Directions for this task>
Set down the final stretch of the data, from the line that holds "X98806000Y-57715000D03*" through the last line, both included, with pictures left out.

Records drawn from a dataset
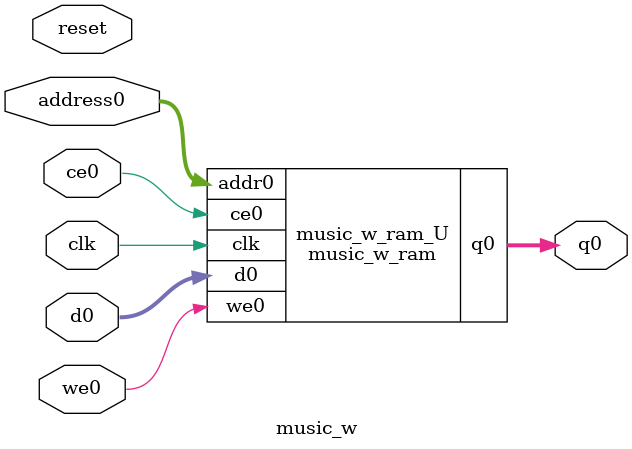
<source format=v>
`timescale 1 ns / 1 ps
module music_w_ram (addr0, ce0, d0, we0, q0,  clk);

parameter DWIDTH = 32;
parameter AWIDTH = 9;
parameter MEM_SIZE = 361;

input[AWIDTH-1:0] addr0;
input ce0;
input[DWIDTH-1:0] d0;
input we0;
output reg[DWIDTH-1:0] q0;
input clk;

(* ram_style = "block" *)reg [DWIDTH-1:0] ram[0:MEM_SIZE-1];




always @(posedge clk)  
begin 
    if (ce0) 
    begin
        if (we0) 
        begin 
            ram[addr0] <= d0; 
        end 
        q0 <= ram[addr0];
    end
end


endmodule

`timescale 1 ns / 1 ps
module music_w(
    reset,
    clk,
    address0,
    ce0,
    we0,
    d0,
    q0);

parameter DataWidth = 32'd32;
parameter AddressRange = 32'd361;
parameter AddressWidth = 32'd9;
input reset;
input clk;
input[AddressWidth - 1:0] address0;
input ce0;
input we0;
input[DataWidth - 1:0] d0;
output[DataWidth - 1:0] q0;



music_w_ram music_w_ram_U(
    .clk( clk ),
    .addr0( address0 ),
    .ce0( ce0 ),
    .we0( we0 ),
    .d0( d0 ),
    .q0( q0 ));

endmodule


</source>
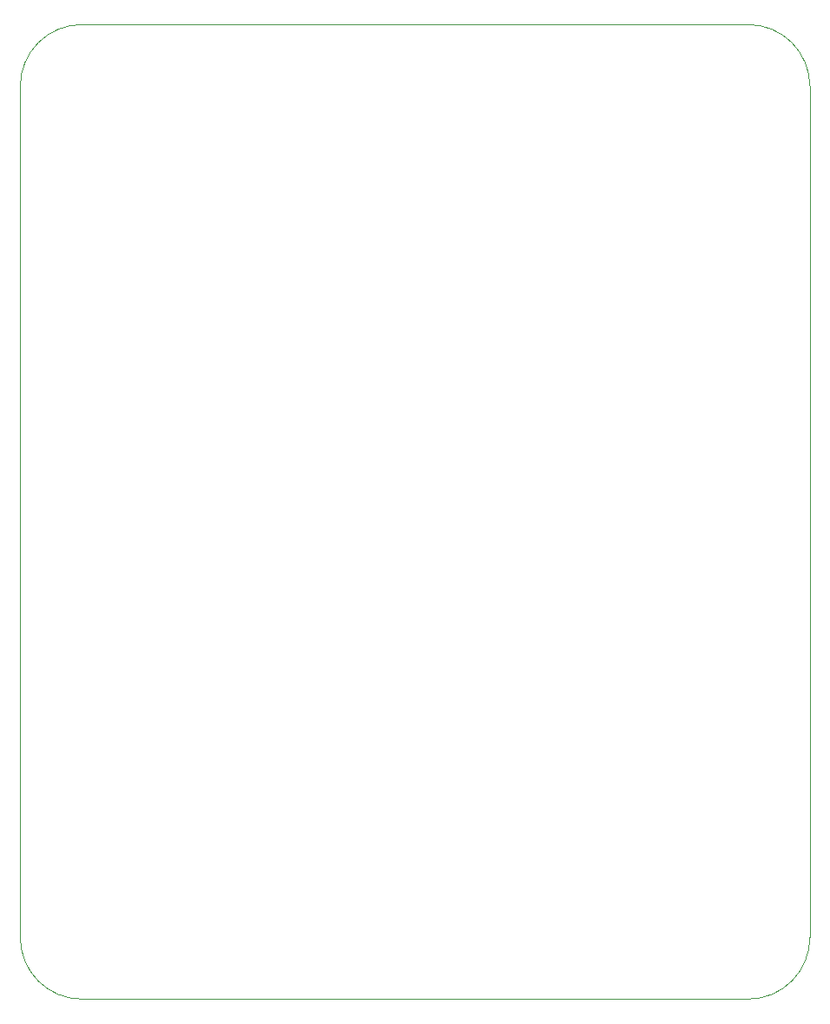
<source format=gm1>
%TF.GenerationSoftware,KiCad,Pcbnew,(6.0.1)*%
%TF.CreationDate,2022-06-03T05:32:11-04:00*%
%TF.ProjectId,Proto16-I2C,50726f74-6f31-4362-9d49-32432e6b6963,X1*%
%TF.SameCoordinates,Original*%
%TF.FileFunction,Profile,NP*%
%FSLAX46Y46*%
G04 Gerber Fmt 4.6, Leading zero omitted, Abs format (unit mm)*
G04 Created by KiCad (PCBNEW (6.0.1)) date 2022-06-03 05:32:11*
%MOMM*%
%LPD*%
G01*
G04 APERTURE LIST*
%TA.AperFunction,Profile*%
%ADD10C,0.100000*%
%TD*%
G04 APERTURE END LIST*
D10*
X81000000Y-105000000D02*
X16000000Y-105000000D01*
X16000000Y-10000000D02*
G75*
G03*
X10000000Y-16000000I-1J-5999999D01*
G01*
X87000000Y-99000000D02*
X87000000Y-16000000D01*
X81000000Y-105000000D02*
G75*
G03*
X87000000Y-99000000I1J5999999D01*
G01*
X10000000Y-99000000D02*
G75*
G03*
X16000000Y-105000000I5999999J-1D01*
G01*
X87000000Y-16000000D02*
G75*
G03*
X81000000Y-10000000I-5999999J1D01*
G01*
X10000000Y-99000000D02*
X10000000Y-16000000D01*
X16000000Y-10000000D02*
X81000000Y-10000000D01*
M02*

</source>
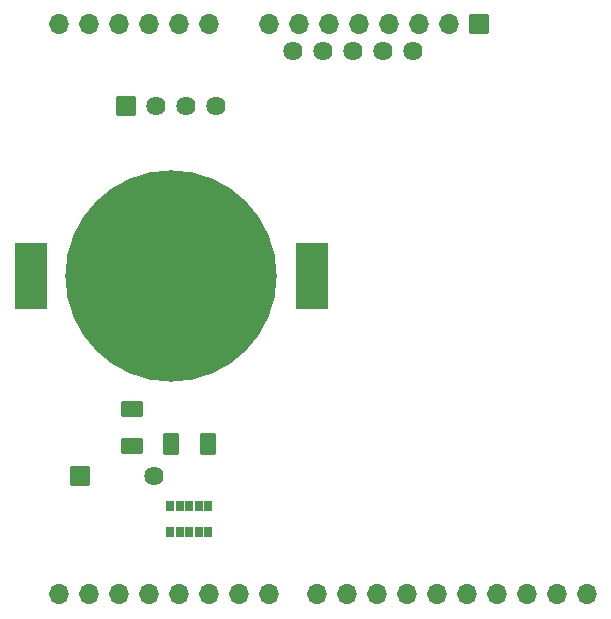
<source format=gbr>
%TF.GenerationSoftware,KiCad,Pcbnew,(5.99.0-13050-gf79cb382c4)*%
%TF.CreationDate,2021-11-18T10:13:38-08:00*%
%TF.ProjectId,S_Alarm,535f416c-6172-46d2-9e6b-696361645f70,rev?*%
%TF.SameCoordinates,Original*%
%TF.FileFunction,Soldermask,Bot*%
%TF.FilePolarity,Negative*%
%FSLAX46Y46*%
G04 Gerber Fmt 4.6, Leading zero omitted, Abs format (unit mm)*
G04 Created by KiCad (PCBNEW (5.99.0-13050-gf79cb382c4)) date 2021-11-18 10:13:38*
%MOMM*%
%LPD*%
G01*
G04 APERTURE LIST*
G04 Aperture macros list*
%AMRoundRect*
0 Rectangle with rounded corners*
0 $1 Rounding radius*
0 $2 $3 $4 $5 $6 $7 $8 $9 X,Y pos of 4 corners*
0 Add a 4 corners polygon primitive as box body*
4,1,4,$2,$3,$4,$5,$6,$7,$8,$9,$2,$3,0*
0 Add four circle primitives for the rounded corners*
1,1,$1+$1,$2,$3*
1,1,$1+$1,$4,$5*
1,1,$1+$1,$6,$7*
1,1,$1+$1,$8,$9*
0 Add four rect primitives between the rounded corners*
20,1,$1+$1,$2,$3,$4,$5,0*
20,1,$1+$1,$4,$5,$6,$7,0*
20,1,$1+$1,$6,$7,$8,$9,0*
20,1,$1+$1,$8,$9,$2,$3,0*%
G04 Aperture macros list end*
%ADD10RoundRect,0.050800X0.800000X-0.800000X0.800000X0.800000X-0.800000X0.800000X-0.800000X-0.800000X0*%
%ADD11O,1.701600X1.701600*%
%ADD12RoundRect,0.050800X-0.762000X-0.762000X0.762000X-0.762000X0.762000X0.762000X-0.762000X0.762000X0*%
%ADD13C,1.625600*%
%ADD14RoundRect,0.300800X-0.650000X0.412500X-0.650000X-0.412500X0.650000X-0.412500X0.650000X0.412500X0*%
%ADD15RoundRect,0.300800X-0.412500X-0.650000X0.412500X-0.650000X0.412500X0.650000X-0.412500X0.650000X0*%
%ADD16RoundRect,0.050800X-1.300000X-2.780000X1.300000X-2.780000X1.300000X2.780000X-1.300000X2.780000X0*%
%ADD17C,17.901600*%
%ADD18RoundRect,0.050800X0.250000X0.400000X-0.250000X0.400000X-0.250000X-0.400000X0.250000X-0.400000X0*%
G04 APERTURE END LIST*
D10*
%TO.C,A1*%
X126111000Y-50800000D03*
D11*
X123571000Y-50800000D03*
X121031000Y-50800000D03*
X118491000Y-50800000D03*
X115951000Y-50800000D03*
X113411000Y-50800000D03*
X110871000Y-50800000D03*
X108331000Y-50800000D03*
X103251000Y-50800000D03*
X100711000Y-50800000D03*
X98171000Y-50800000D03*
X95631000Y-50800000D03*
X93091000Y-50800000D03*
X90551000Y-50800000D03*
X90551000Y-99060000D03*
X93091000Y-99060000D03*
X95631000Y-99060000D03*
X98171000Y-99060000D03*
X100711000Y-99060000D03*
X103251000Y-99060000D03*
X105791000Y-99060000D03*
X108331000Y-99060000D03*
X112391000Y-99060000D03*
X114931000Y-99060000D03*
X117471000Y-99060000D03*
X120011000Y-99060000D03*
X122551000Y-99060000D03*
X125091000Y-99060000D03*
X127631000Y-99060000D03*
X130171000Y-99060000D03*
X132711000Y-99060000D03*
X135251000Y-99060000D03*
%TD*%
D12*
%TO.C,DS2*%
X96266000Y-57715000D03*
D13*
X98806000Y-57715000D03*
X101346000Y-57715000D03*
X103886000Y-57715000D03*
%TD*%
%TO.C,U1*%
X110395000Y-53086000D03*
X112935000Y-53086000D03*
X115475000Y-53086000D03*
X118015000Y-53086000D03*
X120555000Y-53086000D03*
%TD*%
D12*
%TO.C,BZ1*%
X92377000Y-89027000D03*
D13*
X98627000Y-89027000D03*
%TD*%
D14*
%TO.C,C2*%
X96774000Y-83400500D03*
X96774000Y-86525500D03*
%TD*%
D15*
%TO.C,C3*%
X100037500Y-86360000D03*
X103162500Y-86360000D03*
%TD*%
D16*
%TO.C,BT1*%
X111981000Y-72136000D03*
X88171000Y-72136000D03*
D17*
X100076000Y-72136000D03*
%TD*%
D18*
%TO.C,Y1*%
X103200000Y-93810000D03*
X102400000Y-93810000D03*
X101600000Y-93810000D03*
X100800000Y-93810000D03*
X100000000Y-93810000D03*
X100000000Y-91610000D03*
X100800000Y-91610000D03*
X101600000Y-91610000D03*
X102400000Y-91610000D03*
X103200000Y-91610000D03*
%TD*%
M02*

</source>
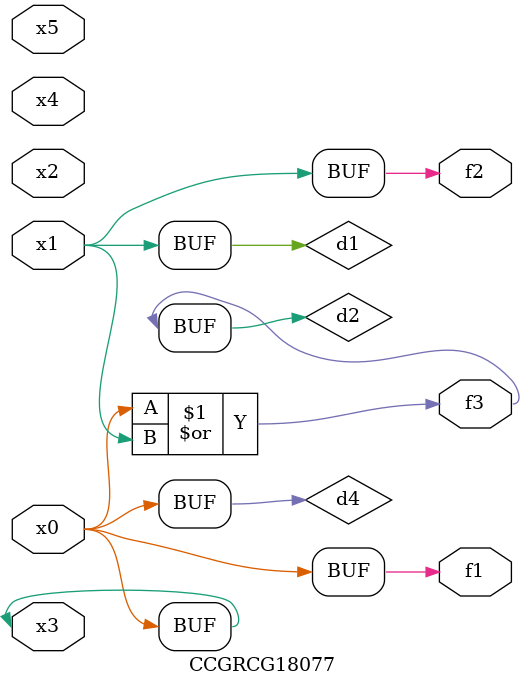
<source format=v>
module CCGRCG18077(
	input x0, x1, x2, x3, x4, x5,
	output f1, f2, f3
);

	wire d1, d2, d3, d4;

	and (d1, x1);
	or (d2, x0, x1);
	nand (d3, x0, x5);
	buf (d4, x0, x3);
	assign f1 = d4;
	assign f2 = d1;
	assign f3 = d2;
endmodule

</source>
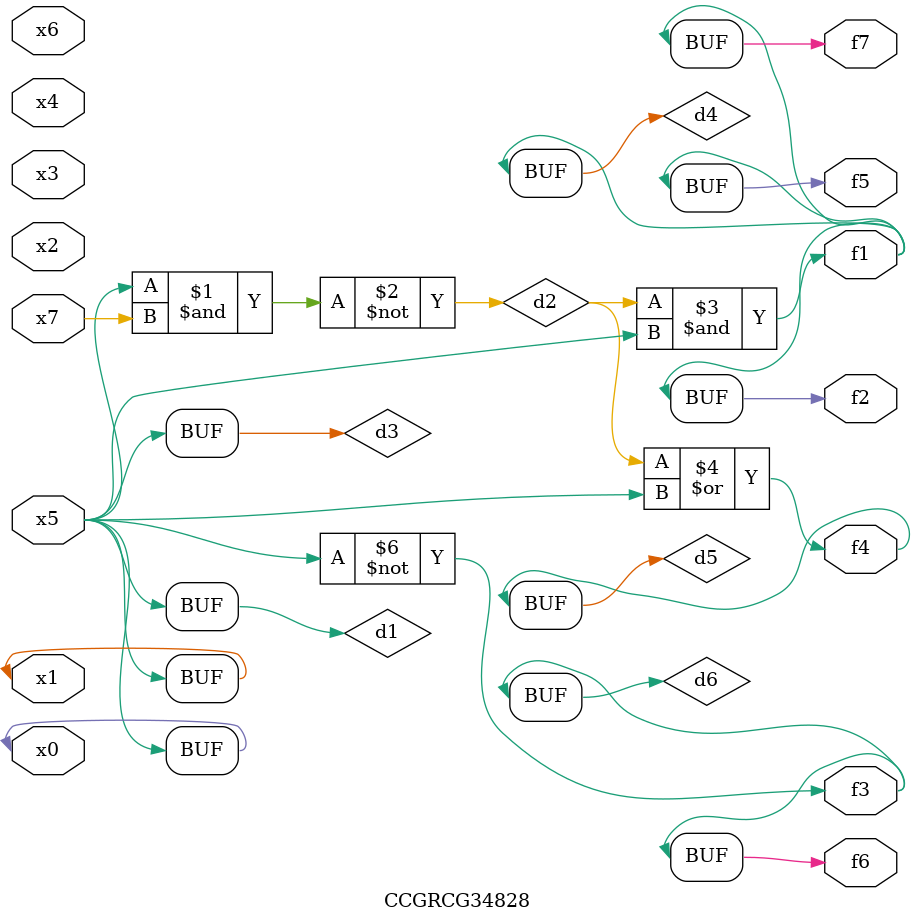
<source format=v>
module CCGRCG34828(
	input x0, x1, x2, x3, x4, x5, x6, x7,
	output f1, f2, f3, f4, f5, f6, f7
);

	wire d1, d2, d3, d4, d5, d6;

	buf (d1, x0, x5);
	nand (d2, x5, x7);
	buf (d3, x0, x1);
	and (d4, d2, d3);
	or (d5, d2, d3);
	nor (d6, d1, d3);
	assign f1 = d4;
	assign f2 = d4;
	assign f3 = d6;
	assign f4 = d5;
	assign f5 = d4;
	assign f6 = d6;
	assign f7 = d4;
endmodule

</source>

Task result>
X98806000Y-57715000D03*
X101346000Y-57715000D03*
X103886000Y-57715000D03*
%TD*%
%TO.C,U1*%
X110395000Y-53086000D03*
X112935000Y-53086000D03*
X115475000Y-53086000D03*
X118015000Y-53086000D03*
X120555000Y-53086000D03*
%TD*%
D12*
%TO.C,BZ1*%
X92377000Y-89027000D03*
D13*
X98627000Y-89027000D03*
%TD*%
D14*
%TO.C,C2*%
X96774000Y-83400500D03*
X96774000Y-86525500D03*
%TD*%
D15*
%TO.C,C3*%
X100037500Y-86360000D03*
X103162500Y-86360000D03*
%TD*%
D16*
%TO.C,BT1*%
X111981000Y-72136000D03*
X88171000Y-72136000D03*
D17*
X100076000Y-72136000D03*
%TD*%
D18*
%TO.C,Y1*%
X103200000Y-93810000D03*
X102400000Y-93810000D03*
X101600000Y-93810000D03*
X100800000Y-93810000D03*
X100000000Y-93810000D03*
X100000000Y-91610000D03*
X100800000Y-91610000D03*
X101600000Y-91610000D03*
X102400000Y-91610000D03*
X103200000Y-91610000D03*
%TD*%
M02*

</source>
<source format=v>
module CCGRCG18077(
	input x0, x1, x2, x3, x4, x5,
	output f1, f2, f3
);

	wire d1, d2, d3, d4;

	and (d1, x1);
	or (d2, x0, x1);
	nand (d3, x0, x5);
	buf (d4, x0, x3);
	assign f1 = d4;
	assign f2 = d1;
	assign f3 = d2;
endmodule

</source>
<source format=v>
module CCGRCG34828(
	input x0, x1, x2, x3, x4, x5, x6, x7,
	output f1, f2, f3, f4, f5, f6, f7
);

	wire d1, d2, d3, d4, d5, d6;

	buf (d1, x0, x5);
	nand (d2, x5, x7);
	buf (d3, x0, x1);
	and (d4, d2, d3);
	or (d5, d2, d3);
	nor (d6, d1, d3);
	assign f1 = d4;
	assign f2 = d4;
	assign f3 = d6;
	assign f4 = d5;
	assign f5 = d4;
	assign f6 = d6;
	assign f7 = d4;
endmodule

</source>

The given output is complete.